Dick Carrillo (Member, IEEE) received the B.Eng. degree (Hons.) in electronics and electrical engineering from San Marcos National University, Lima, Peru, in 2004, and the M.Sc. degree in electrical engineering from the Pontifical Catholic University of Rio de Janeiro, Rio de Janeiro, Brazil, in 2008. He is currently pursuing the Ph.D. degree in electrical engineering with the Lappeenranta–Lahti University of Technology. From 2008 to 2010, he contributed to WIMAX (IEEE 802.16m) standardization.

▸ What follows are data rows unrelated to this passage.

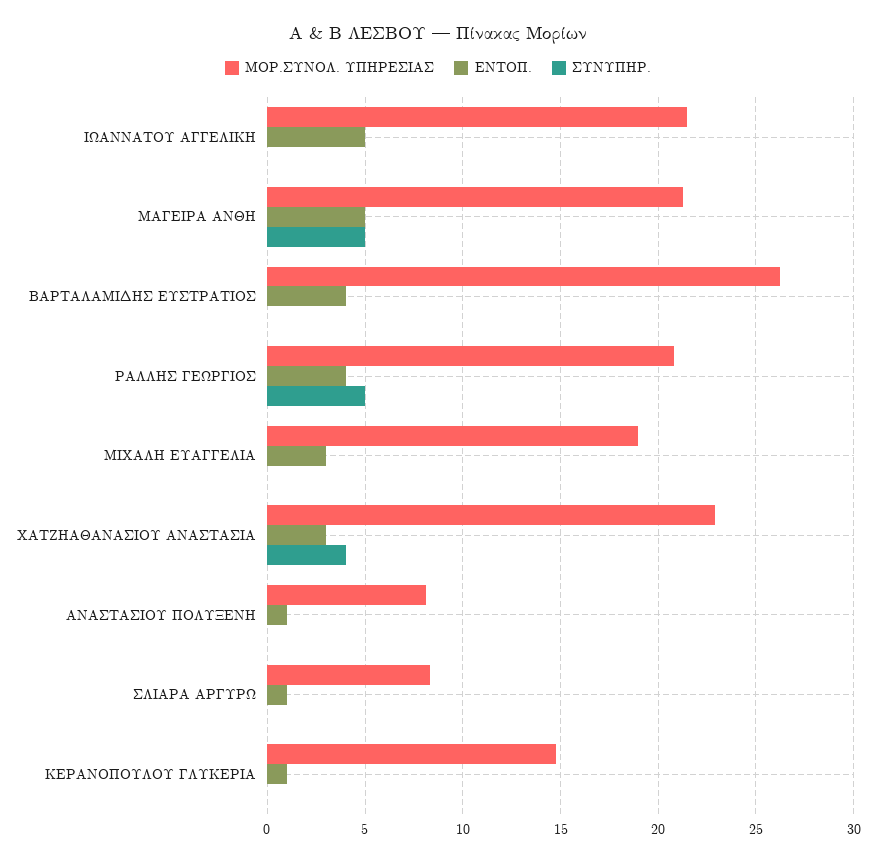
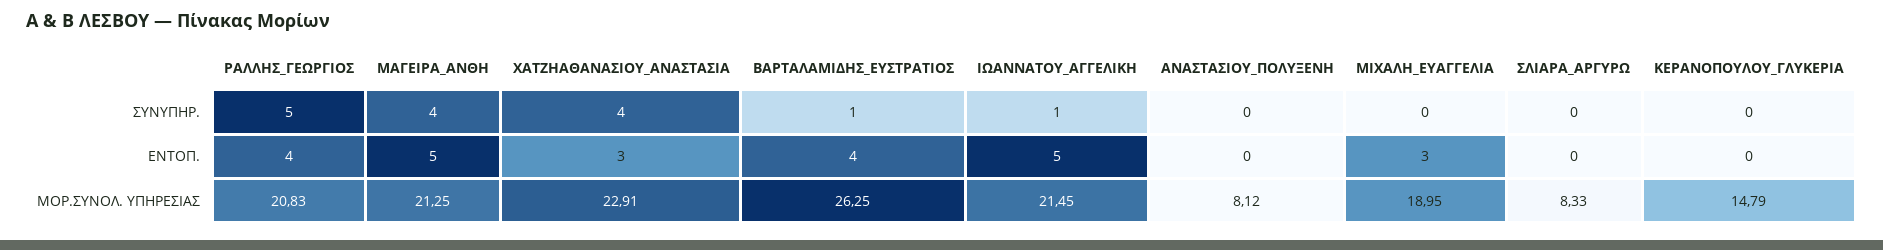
ΣΥΝΥΠΗΡ., ΙΩΑΝΝΑΤΟΥ ΑΓΓΕΛΙΚΗ: 0 -> 1
ΣΥΝΥΠΗΡ., ΜΑΓΕΙΡΑ ΑΝΘΗ: 5 -> 4
ΣΥΝΥΠΗΡ., ΒΑΡΤΑΛΑΜΙΔΗΣ ΕΥΣΤΡΑΤΙΟΣ: 0 -> 1
ΕΝΤΟΠ., ΑΝΑΣΤΑΣΙΟΥ ΠΟΛΥΞΕΝΗ: 1 -> 0
ΕΝΤΟΠ., ΣΛΙΑΡΑ ΑΡΓΥΡΩ: 1 -> 0
ΕΝΤΟΠ., ΚΕΡΑΝΟΠΟΥΛΟΥ ΓΛΥΚΕΡΙΑ: 1 -> 0

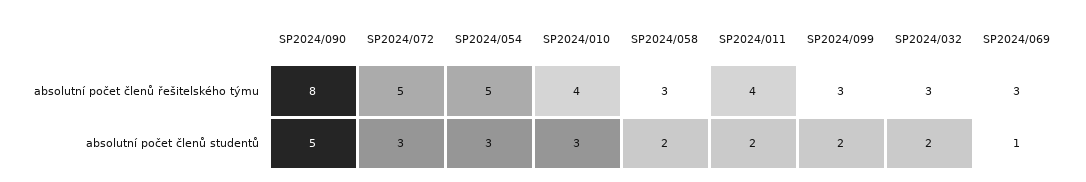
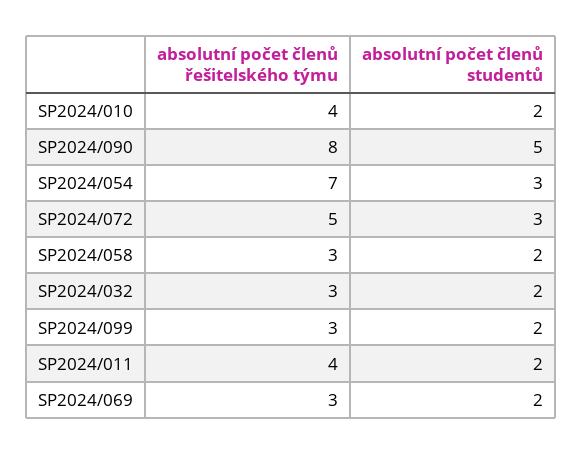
SP2024/054, absolutní počet členů řešitelského týmu: 5 -> 7
SP2024/010, absolutní počet členů studentů: 3 -> 2
SP2024/069, absolutní počet členů studentů: 1 -> 2

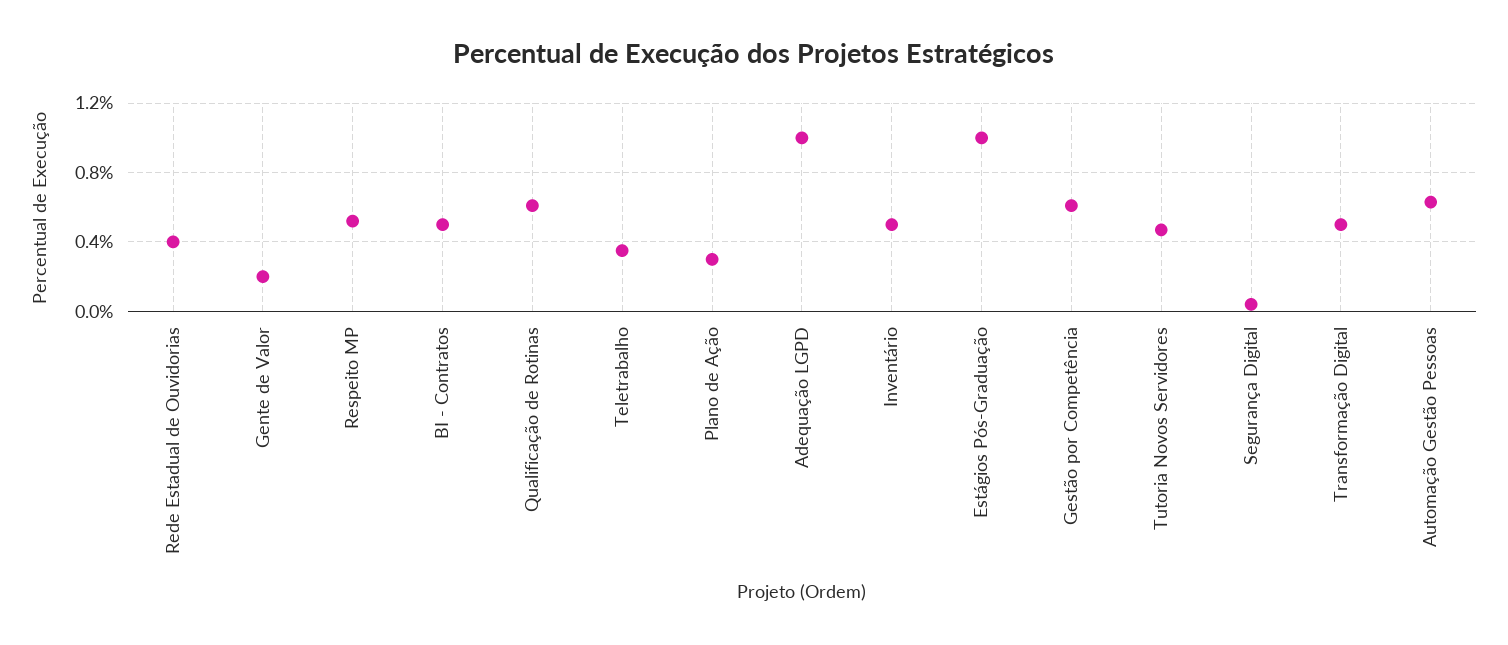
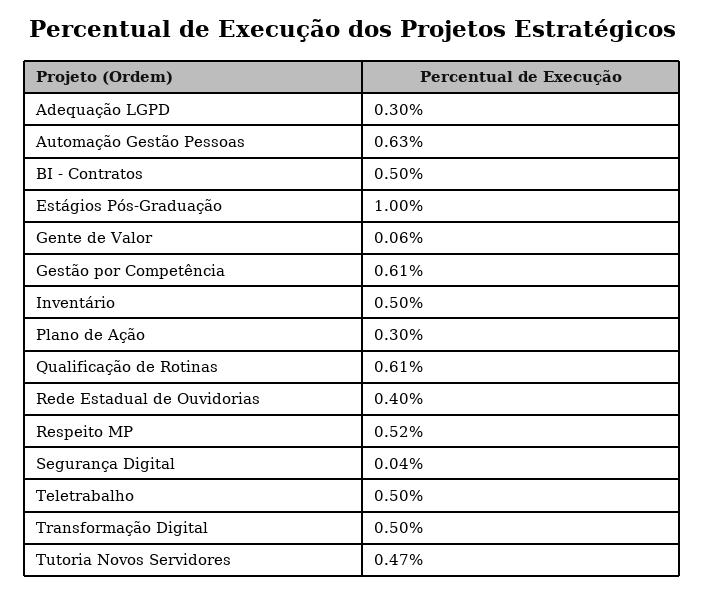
Gente de Valor: 0.2 -> 0.06
Teletrabalho: 0.35 -> 0.5
Adequação LGPD: 1 -> 0.3

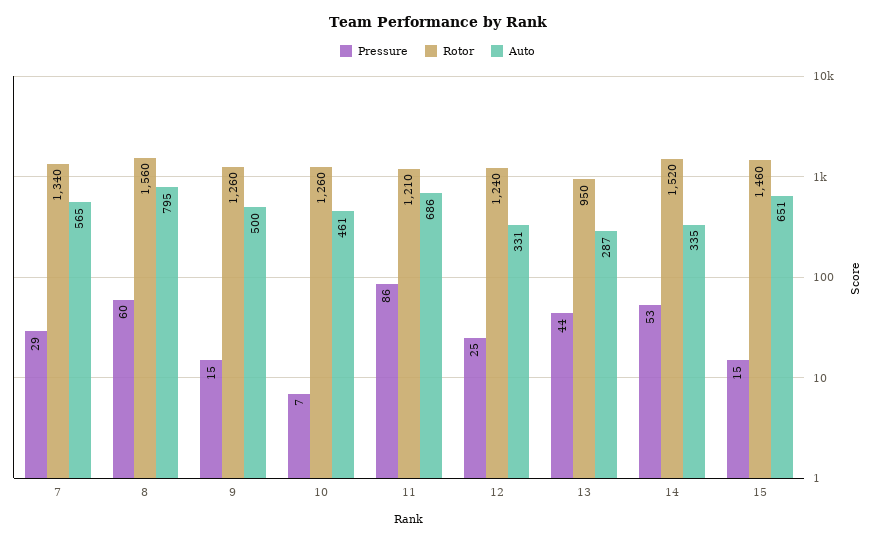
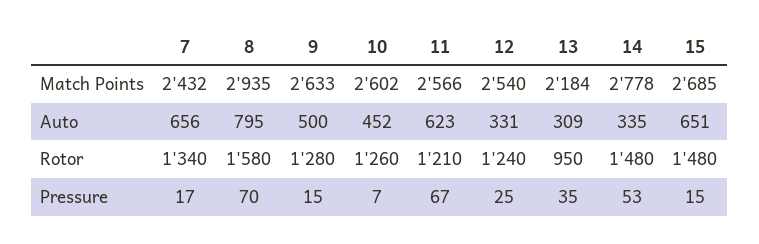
Pressure, 7: 29 -> 17
Auto, 7: 565 -> 656
Pressure, 8: 60 -> 70
Rotor, 8: 1560 -> 1580
Rotor, 9: 1260 -> 1280
Auto, 10: 461 -> 452
Pressure, 11: 86 -> 67
Auto, 11: 686 -> 623
Pressure, 13: 44 -> 35
Auto, 13: 287 -> 309
Rotor, 14: 1520 -> 1480
Rotor, 15: 1460 -> 1480
Match Points, 7: none -> 2432
Match Points, 8: none -> 2935
Match Points, 9: none -> 2633
Match Points, 10: none -> 2602
Match Points, 11: none -> 2566
Match Points, 12: none -> 2540
Match Points, 13: none -> 2184
Match Points, 14: none -> 2778
Match Points, 15: none -> 2685

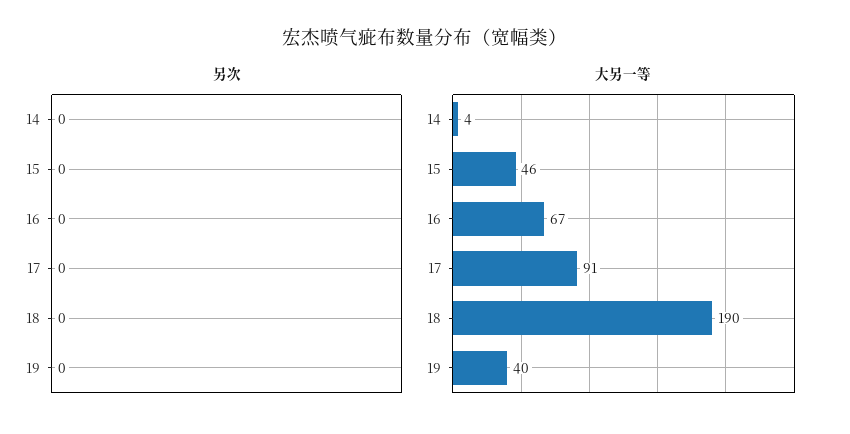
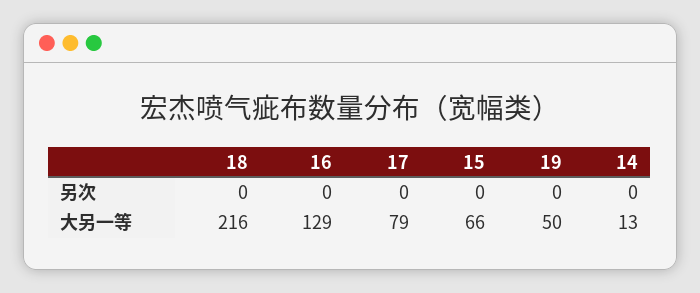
大另一等, 14: 4 -> 13
大另一等, 15: 46 -> 66
大另一等, 16: 67 -> 129
大另一等, 17: 91 -> 79
大另一等, 18: 190 -> 216
大另一等, 19: 40 -> 50

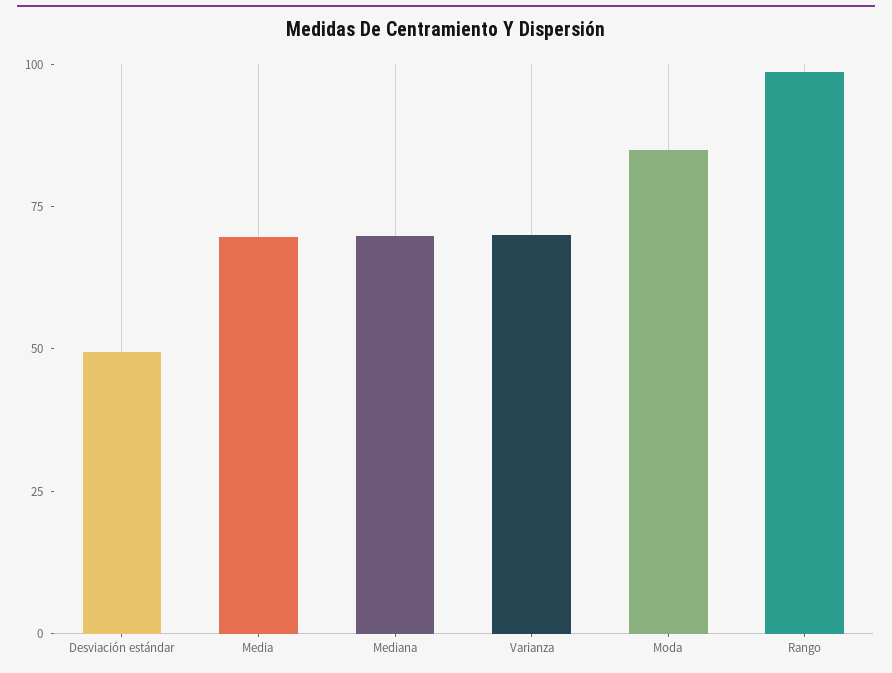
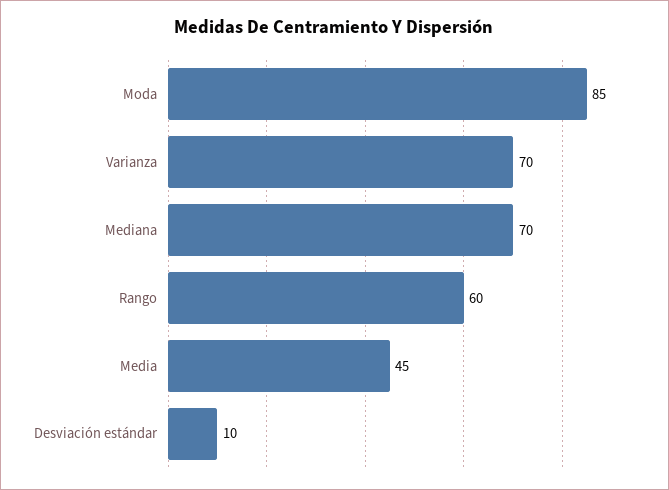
Desviación estándar: 50 -> 10
Media: 70 -> 45
Rango: 100 -> 60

From 2010 to 2018, he worked with the design and implementation of cognitive radio networks and projects based on 3GPP technologies. Since 2018, he has been a Researcher with the Lappeenranta–Lahti University of Technology. His research interests include mobile technologies beyond 5G, energy harvesting, intelligent meta-surfaces, and cell-free mMIMO.

Pedro H. J. Nardelli (Senior Member, IEEE) received the B.S. and M.Sc. degrees in electrical engineering from the State University of Campinas, Brazil, in 2006 and 2008, respectively, and the dual Ph.D. degree from the University of Oulu, Finland, and the State University of Campinas, in 2013. He is currently Assistant Professor (tenure track) in IoT in energy systems with Lappeenranta–Lahti University of Technology (LUT), Finland. He holds a position of the Academy of Finland Research Fellow with a project called Building the Energy Internet as a large-scale IoT-based cyber-physical system that manages the energy inventory of distribution grids as discretized packets via machine-type communications (EnergyNet). He leads the Cyber-Physical Systems Group at LUT and is also a Project Coordinator of the CHIST-ERA European Consortium Framework for the Identification of Rare Events via Machine Learning and IoT Networks (FIREMAN). He is also an Adjunct Professor in communications strategies and information processing in energy systems with the University of Oulu. His research interest includes wireless communications, particularly applied in industrial automation and energy systems. He received the Best Paper Award of the IEEE PES Innovative Smart Grid Technologies Latin America 2019 in the track “Big Data and Internet of Things.”

Demóstenes Zegarra Rodríguez (Senior Member, IEEE) received the B.S. degree in electronic engineering from the Pontifical Catholic University of Peru, and the M.S. and Ph.D. degrees from the University of São Paulo, in 2009 and 2013, respectively. He is currently an Adjunct Professor with the Department of Computer Science, Federal University of Lavras, Brazil. He has a solid knowledge in telecommunication systems and computer science based on 15 years of professional experience in major companies. His research interest includes QoS and QoE in multimedia services, architect solutions in telecommunication systems, artificial intelligence algorithms, and online social networks.

Funding Statement

This work was supported in part by the Fundação de Amparo à Pesquisa do Estado de Sao Paulo (FAPESP) under Grant 2015/24496-0 and Grant 2018/26455-8; in part by the Conselho Nacional de Desenvolvimento Científico e Tecnológico (CNPq); and in part by the Academy of Finland through the ee-IoT Project under Grant 319009, the FIREMAN Consortium CHIST-ERA under Grant 326270, and the EnergyNet Research Fellowship under Grant 321265 and Grant 328869.